◆ Reading text
■ ■ ■ ■ ■ ■ ■
In a breakthrough, scientists have found the first evidence of gravitational waves at very low frequencies. While Albert Einstein predicted the existence of gravitational waves in 1916 in his general theory of relativity, these ripples in space-time caused by violent and energetic processes in the universe were discovered in 2015. The Laser Interferometer Gravitational-Wave Observatory (LIGO), which is operated by the California Institute of Technology and the Massachusetts Institute of Technology, physically sensed undulations in space-time caused by gravitational waves on September 14, 2015. About eight years later, researchers confirmed the first observation of very low frequency gravitational waves. 


Scientists speculate that these gravitational waves are responsible for undulations in the radiation emitted by pulsars, which are cosmic clocks. These gravitational waves across multiple frequencies have been described as a background "hum".
■ ■ ■ ■ ■ ■ ■
[Short-answer tasks on charts]
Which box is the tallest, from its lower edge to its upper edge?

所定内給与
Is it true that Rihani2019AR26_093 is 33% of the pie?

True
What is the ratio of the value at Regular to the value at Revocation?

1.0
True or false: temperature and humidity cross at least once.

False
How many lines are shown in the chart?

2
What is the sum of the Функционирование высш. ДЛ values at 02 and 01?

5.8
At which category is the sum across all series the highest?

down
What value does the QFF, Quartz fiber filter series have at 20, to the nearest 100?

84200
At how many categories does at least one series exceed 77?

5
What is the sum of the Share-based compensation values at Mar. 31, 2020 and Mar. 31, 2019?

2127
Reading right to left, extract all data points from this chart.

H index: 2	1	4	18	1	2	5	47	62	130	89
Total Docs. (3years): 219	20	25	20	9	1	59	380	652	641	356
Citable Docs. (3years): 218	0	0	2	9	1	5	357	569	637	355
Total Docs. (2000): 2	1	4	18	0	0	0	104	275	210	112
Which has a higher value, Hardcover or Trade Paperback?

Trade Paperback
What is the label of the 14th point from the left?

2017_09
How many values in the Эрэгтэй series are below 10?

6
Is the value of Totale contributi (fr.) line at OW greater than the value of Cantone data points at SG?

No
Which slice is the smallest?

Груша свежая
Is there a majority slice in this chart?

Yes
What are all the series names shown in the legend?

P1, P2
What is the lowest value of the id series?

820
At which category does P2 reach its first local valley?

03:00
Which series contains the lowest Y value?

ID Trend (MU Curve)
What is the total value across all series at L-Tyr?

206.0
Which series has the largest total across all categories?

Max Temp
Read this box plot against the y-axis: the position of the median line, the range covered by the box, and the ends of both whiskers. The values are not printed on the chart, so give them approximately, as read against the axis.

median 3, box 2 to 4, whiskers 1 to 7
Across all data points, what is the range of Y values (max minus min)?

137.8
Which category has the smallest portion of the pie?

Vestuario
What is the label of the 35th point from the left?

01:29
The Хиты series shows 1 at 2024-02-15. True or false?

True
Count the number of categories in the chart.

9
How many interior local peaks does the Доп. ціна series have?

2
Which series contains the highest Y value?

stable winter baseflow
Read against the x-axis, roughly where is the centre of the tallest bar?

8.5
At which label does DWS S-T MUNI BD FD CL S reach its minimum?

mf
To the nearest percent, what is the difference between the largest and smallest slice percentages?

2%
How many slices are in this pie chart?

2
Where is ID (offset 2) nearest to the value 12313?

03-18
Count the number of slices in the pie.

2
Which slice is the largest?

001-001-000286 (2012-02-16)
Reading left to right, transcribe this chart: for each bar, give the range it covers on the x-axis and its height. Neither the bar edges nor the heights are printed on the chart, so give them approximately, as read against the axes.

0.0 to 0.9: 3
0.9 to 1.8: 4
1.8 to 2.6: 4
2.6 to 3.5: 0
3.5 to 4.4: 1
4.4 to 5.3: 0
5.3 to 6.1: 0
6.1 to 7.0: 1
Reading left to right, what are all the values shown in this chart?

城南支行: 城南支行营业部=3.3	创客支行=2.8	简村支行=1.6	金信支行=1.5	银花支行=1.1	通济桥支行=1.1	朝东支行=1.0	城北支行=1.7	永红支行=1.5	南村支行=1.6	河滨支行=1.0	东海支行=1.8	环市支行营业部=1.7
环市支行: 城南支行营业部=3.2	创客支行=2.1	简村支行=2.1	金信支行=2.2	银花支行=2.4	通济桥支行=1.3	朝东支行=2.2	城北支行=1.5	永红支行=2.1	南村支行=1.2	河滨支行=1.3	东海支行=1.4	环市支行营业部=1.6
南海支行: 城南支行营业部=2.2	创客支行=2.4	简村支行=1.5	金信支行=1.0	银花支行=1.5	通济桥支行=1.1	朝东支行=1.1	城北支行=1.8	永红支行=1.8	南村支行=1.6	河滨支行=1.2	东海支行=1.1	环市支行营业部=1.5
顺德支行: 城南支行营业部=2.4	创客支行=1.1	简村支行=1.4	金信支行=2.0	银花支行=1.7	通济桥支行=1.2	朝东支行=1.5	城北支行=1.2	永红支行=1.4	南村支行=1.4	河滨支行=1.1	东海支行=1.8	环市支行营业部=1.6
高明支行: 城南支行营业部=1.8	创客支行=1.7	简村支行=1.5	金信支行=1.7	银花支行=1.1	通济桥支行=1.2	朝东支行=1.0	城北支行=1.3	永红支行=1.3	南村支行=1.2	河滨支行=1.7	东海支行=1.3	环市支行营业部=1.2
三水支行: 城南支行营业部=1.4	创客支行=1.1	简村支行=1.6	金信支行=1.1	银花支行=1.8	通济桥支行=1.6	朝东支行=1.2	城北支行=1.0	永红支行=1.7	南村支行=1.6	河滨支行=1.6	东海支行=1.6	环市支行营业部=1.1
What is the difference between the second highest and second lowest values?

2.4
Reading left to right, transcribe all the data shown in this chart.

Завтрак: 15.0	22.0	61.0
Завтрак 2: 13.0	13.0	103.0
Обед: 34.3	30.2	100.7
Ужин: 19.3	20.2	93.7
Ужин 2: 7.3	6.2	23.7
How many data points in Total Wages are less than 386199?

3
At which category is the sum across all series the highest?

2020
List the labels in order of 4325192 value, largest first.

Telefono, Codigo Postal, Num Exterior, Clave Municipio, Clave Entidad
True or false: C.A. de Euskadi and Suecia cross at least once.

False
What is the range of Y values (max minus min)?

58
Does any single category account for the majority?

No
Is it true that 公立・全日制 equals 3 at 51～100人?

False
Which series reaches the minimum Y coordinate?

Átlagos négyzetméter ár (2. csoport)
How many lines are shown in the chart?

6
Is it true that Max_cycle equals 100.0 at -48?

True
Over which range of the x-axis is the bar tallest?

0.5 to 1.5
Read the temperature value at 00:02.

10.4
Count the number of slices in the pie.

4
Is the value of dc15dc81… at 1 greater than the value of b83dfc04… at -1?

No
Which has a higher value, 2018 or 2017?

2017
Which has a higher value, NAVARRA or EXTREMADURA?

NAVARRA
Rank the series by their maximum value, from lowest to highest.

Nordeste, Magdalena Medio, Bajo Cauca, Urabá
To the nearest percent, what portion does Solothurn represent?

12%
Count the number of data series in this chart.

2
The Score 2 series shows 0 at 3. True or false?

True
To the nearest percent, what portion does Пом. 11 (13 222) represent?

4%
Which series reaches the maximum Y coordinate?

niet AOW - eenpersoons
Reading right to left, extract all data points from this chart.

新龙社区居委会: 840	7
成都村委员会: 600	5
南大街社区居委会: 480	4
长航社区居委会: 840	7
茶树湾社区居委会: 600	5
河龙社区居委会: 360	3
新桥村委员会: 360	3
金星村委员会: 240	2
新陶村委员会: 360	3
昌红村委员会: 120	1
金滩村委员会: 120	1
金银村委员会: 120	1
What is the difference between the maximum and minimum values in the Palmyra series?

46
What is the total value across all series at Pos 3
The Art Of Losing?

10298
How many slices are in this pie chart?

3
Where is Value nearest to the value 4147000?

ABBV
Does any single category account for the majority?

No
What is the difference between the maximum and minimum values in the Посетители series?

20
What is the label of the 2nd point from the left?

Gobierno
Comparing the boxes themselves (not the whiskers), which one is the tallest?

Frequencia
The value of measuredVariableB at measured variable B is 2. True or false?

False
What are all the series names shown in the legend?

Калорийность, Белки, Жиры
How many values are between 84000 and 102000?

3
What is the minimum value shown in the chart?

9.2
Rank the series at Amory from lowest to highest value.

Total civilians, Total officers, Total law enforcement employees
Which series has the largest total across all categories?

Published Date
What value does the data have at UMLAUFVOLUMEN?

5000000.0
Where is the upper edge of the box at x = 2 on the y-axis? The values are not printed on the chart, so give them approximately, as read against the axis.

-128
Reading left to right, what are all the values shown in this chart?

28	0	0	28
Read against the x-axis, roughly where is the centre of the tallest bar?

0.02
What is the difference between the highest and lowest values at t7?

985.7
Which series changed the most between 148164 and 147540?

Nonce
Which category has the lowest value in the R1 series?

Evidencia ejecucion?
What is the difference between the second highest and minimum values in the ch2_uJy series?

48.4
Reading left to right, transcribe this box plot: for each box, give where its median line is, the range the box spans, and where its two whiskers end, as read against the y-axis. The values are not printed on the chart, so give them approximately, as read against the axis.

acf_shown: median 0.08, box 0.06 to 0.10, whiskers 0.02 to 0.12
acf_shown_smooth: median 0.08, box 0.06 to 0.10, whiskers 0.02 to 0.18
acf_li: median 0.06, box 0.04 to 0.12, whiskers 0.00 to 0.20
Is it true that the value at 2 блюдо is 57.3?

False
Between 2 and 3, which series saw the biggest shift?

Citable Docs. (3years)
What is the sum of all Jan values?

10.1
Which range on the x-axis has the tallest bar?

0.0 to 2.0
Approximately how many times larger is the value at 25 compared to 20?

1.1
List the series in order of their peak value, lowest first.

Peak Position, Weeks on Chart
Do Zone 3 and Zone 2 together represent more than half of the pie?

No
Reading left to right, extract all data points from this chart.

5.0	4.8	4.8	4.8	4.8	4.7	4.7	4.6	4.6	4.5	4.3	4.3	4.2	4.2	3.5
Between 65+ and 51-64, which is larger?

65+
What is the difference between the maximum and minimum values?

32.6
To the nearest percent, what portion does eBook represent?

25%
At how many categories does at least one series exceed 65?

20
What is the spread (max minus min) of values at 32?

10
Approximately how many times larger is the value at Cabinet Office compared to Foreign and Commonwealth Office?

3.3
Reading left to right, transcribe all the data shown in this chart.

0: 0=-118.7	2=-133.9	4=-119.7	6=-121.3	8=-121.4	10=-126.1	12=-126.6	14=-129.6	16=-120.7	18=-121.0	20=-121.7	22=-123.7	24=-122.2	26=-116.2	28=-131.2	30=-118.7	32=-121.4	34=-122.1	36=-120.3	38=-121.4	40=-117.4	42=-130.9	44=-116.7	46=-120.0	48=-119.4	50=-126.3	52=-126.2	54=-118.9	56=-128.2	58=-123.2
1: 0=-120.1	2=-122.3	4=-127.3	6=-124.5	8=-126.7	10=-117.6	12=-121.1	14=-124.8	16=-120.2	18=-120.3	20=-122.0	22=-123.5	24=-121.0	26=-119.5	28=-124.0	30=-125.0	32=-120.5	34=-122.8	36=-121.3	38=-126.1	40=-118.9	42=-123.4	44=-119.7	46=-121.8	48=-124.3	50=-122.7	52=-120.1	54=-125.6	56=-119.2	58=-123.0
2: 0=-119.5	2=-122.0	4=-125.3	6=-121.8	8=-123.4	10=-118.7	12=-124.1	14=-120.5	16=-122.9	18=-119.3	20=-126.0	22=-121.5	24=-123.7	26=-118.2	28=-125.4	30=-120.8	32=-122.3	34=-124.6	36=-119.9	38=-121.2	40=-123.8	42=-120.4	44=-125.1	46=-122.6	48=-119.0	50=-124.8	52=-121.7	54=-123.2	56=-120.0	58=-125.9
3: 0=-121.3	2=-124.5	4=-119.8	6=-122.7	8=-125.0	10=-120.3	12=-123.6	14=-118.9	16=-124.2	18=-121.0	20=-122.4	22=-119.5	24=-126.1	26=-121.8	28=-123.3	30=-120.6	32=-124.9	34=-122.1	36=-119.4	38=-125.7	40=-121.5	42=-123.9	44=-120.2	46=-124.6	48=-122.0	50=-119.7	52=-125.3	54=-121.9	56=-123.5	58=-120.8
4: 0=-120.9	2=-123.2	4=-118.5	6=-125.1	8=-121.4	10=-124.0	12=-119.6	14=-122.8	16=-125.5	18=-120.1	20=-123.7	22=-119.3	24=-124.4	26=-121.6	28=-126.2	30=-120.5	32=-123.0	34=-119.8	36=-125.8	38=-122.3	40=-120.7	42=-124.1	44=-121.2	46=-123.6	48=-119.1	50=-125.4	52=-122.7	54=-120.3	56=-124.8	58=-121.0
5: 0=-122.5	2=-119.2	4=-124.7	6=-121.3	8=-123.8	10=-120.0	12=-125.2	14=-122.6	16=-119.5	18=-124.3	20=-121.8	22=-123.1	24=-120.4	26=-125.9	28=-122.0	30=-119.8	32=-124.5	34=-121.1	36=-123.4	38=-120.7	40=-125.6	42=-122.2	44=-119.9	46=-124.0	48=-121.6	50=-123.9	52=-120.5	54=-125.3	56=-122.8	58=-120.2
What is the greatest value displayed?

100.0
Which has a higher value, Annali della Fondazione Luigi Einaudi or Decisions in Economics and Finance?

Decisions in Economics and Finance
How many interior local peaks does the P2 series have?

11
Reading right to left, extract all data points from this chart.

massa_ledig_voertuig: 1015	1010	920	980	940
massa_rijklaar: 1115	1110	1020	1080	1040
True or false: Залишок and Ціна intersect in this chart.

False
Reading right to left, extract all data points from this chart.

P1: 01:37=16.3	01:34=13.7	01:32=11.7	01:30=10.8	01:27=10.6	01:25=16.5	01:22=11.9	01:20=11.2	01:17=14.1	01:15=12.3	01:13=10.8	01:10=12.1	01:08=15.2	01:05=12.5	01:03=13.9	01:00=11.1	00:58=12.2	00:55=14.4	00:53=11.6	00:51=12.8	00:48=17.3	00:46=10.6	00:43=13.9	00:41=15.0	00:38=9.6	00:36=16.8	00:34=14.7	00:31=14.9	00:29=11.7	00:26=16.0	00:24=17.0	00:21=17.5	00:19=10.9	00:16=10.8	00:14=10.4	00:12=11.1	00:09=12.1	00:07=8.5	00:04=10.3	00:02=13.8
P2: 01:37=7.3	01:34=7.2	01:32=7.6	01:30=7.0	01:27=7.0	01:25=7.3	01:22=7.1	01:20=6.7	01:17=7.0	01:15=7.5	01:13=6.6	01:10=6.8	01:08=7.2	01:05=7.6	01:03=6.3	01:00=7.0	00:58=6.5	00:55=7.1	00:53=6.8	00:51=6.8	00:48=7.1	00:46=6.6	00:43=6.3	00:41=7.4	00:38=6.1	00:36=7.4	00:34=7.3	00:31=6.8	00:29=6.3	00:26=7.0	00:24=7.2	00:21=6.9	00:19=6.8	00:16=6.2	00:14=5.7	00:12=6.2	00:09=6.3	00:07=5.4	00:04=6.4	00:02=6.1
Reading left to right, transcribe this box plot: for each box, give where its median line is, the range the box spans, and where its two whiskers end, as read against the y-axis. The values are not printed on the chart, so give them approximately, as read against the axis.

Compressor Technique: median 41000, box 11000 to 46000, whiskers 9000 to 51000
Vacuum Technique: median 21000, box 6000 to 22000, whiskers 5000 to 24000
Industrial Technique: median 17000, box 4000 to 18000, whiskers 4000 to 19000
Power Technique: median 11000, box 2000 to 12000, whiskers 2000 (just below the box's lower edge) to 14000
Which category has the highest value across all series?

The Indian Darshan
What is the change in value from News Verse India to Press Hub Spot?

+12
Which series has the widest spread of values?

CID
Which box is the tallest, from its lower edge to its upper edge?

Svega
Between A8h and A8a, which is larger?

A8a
■ ■ ■ ■ ■ ■ ■
◆ Your tasks
a. According to the gravitational-wave passage, on what date did LIGO physically sense undulations in space-time caused by gravitational waves?
b. Please output the gravitational-wave passage word for word, from "In a breakthrough, scientists" up to and including "frequency gravitational waves.".
The items have no connection to the gravitational-wave passage.

◆ Results of the tasks
a. September 14, 2015.

b.
In a breakthrough, scientists have found the first evidence of gravitational waves at very low frequencies. While Albert Einstein predicted the existence of gravitational waves in 1916 in his general theory of relativity, these ripples in space-time caused by violent and energetic processes in the universe were discovered in 2015. The Laser Interferometer Gravitational-Wave Observatory (LIGO), which is operated by the California Institute of Technology and the Massachusetts Institute of Technology, physically sensed undulations in space-time caused by gravitational waves on September 14, 2015. About eight years later, researchers confirmed the first observation of very low frequency gravitational waves.